I decided to keep track of the books I’ve read this summer. It’s been nice to look back and know that I’ve taken the time to relax with some nice stories, and I laugh at myself for falling back into academia with some other reads.

Here’s the Summer 2011 list:

1. One Day, David Nicholls

2. Bossypants, Tina Fey

3. Sense and Sensibility, Jane Austen

4. All the Pretty Horses, Cormac McCarthy

5. Tomcat in Love, Tim O’Brien

6. Haroun and the Sea of Stories, Salman Rushdie

7. Rock Paper Scissors: Game Theory in Everyday Life, Len Fisher

8. Man, the State, and War, Kenneth Waltz

9. Orlando, Virginia Woolf

10. First Love, Ivan Turgenev

11. The Dharma Bums, Jack Kerouac

12. Extremely Loud and Incredibly Close, Jonathan Safran-Foer

13. The Count of Monte Cristo, Alexandre Dumas

14. Post-American World, Fareed Zakaria

15. I’ve finished about 1/4 of Doctor Zhivago, Boris Pasternak

Among the list of summer reads, I’d say I most recommend Extremely Loud and Incredibly Close. I was engulfed by the emotion and clarity of the book – I was so attached to Oskar, the young narrator of the majority of the story. It is a little bizarre how precocious Oskar is – but there were so many passages that made me pause and think throughout the book. I really enjoyed it.
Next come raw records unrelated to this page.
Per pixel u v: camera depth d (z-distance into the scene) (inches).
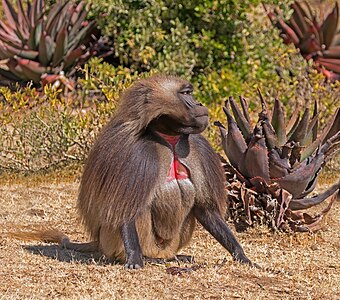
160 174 292.8
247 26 661.3
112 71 623.8
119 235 299.7
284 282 291.4
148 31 649.6
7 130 517.7
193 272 295.1
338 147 419.8
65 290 272.4
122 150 291.1
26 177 492.1
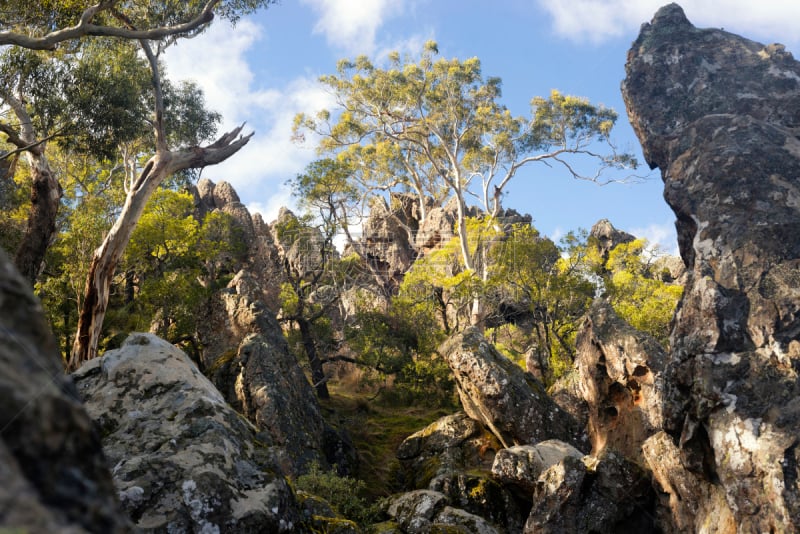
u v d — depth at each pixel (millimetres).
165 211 37531
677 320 11070
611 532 14531
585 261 33344
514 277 33250
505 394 21250
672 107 13250
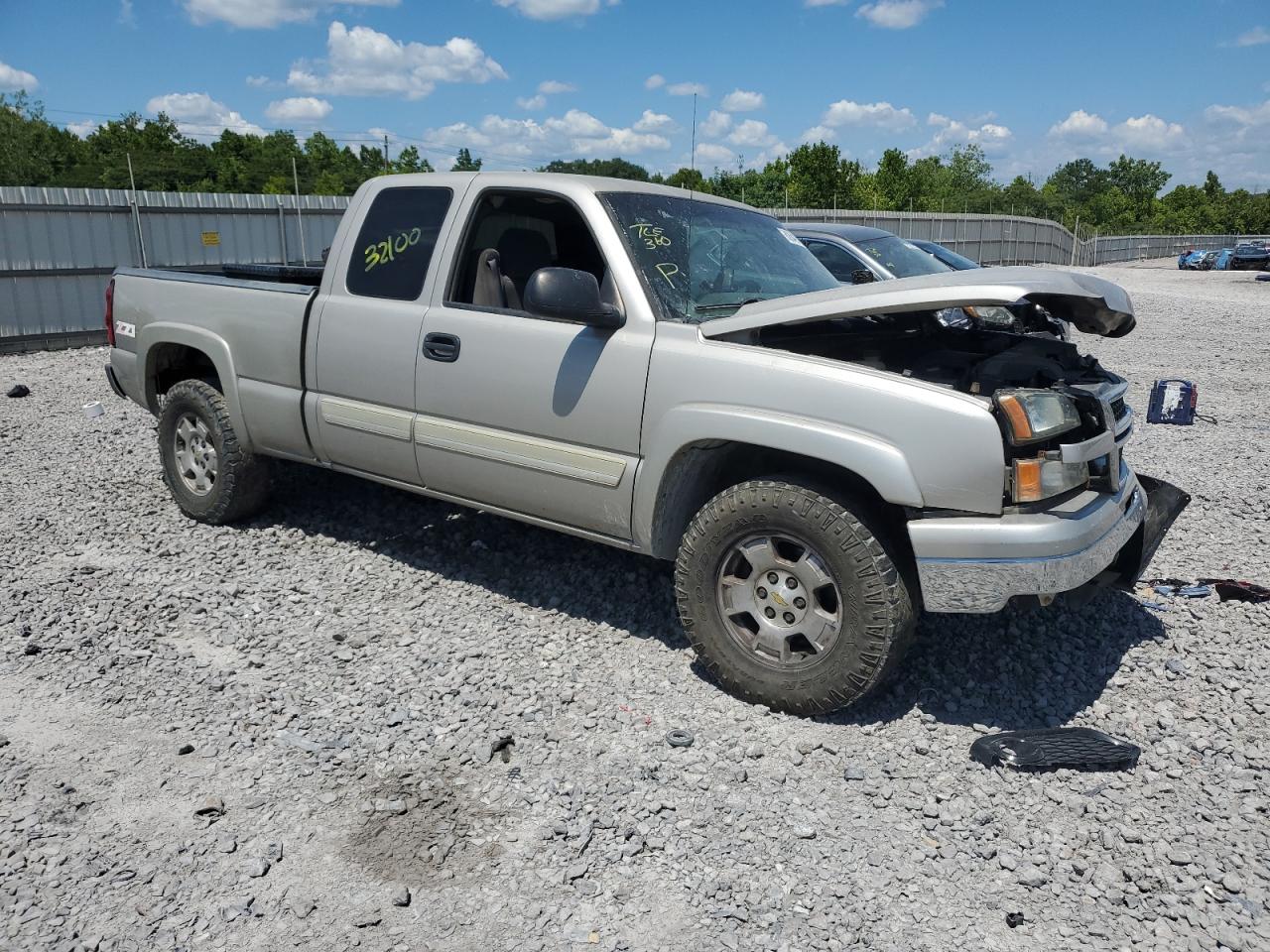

Just a note: Tomcat in Love was one of the most ridiculous books ever, but in a good way. I loved the Minnesota references, clearly, but probably not for the right reasons.

Another note: If it’s winter, reading The Dharma Bums might not be the best idea – it was a perfect summertime read. I felt right at home reading the book on a lazy day (and night and early, early morning, etc.)



I’m getting a shipment of books for school today – I can’t wait to start the fall reading list. Rally on!